■ How to complete this task ■
Locate every line in the data below that contains the string "systemd", matching uppercase and lowercase letters exactly, and copy each of those lines.

Start of Block

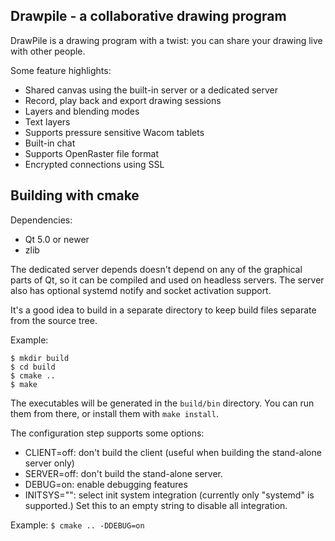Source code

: Drawpile - a collaborative drawing program
------------------------------------------

DrawPile is a drawing program with a twist: you can share your drawing
live with other people.

Some feature highlights:

* Shared canvas using the built-in server or a dedicated server
* Record, play back and export drawing sessions
* Layers and blending modes
* Text layers
* Supports pressure sensitive Wacom tablets
* Built-in chat
* Supports OpenRaster file format
* Encrypted connections using SSL

## Building with cmake

Dependencies:

* Qt 5.0 or newer
* zlib

The dedicated server depends doesn't depend on any of the graphical parts of Qt,
so it can be compiled and used on headless servers. The server also has optional
systemd notify and socket activation support.

It's a good idea to build in a separate directory to keep build files
separate from the source tree.

Example:

    $ mkdir build
    $ cd build
    $ cmake ..
    $ make

The executables will be generated in the `build/bin` directory. You can run them from there,
or install them with `make install`.

The configuration step supports some options:

* CLIENT=off: don't build the client (useful when building the stand-alone server only)
* SERVER=off: don't build the stand-alone server.
* DEBUG=on: enable debugging features
* INITSYS="": select init system integration (currently only "systemd" is supported.) Set this to an empty string to disable all integration.

Example: `$ cmake .. -DDEBUG=on`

End of Block

■ Exercise response ■
systemd notify and socket activation support.
* INITSYS="": select init system integration (currently only "systemd" is supported.) Set this to an empty string to disable all integration.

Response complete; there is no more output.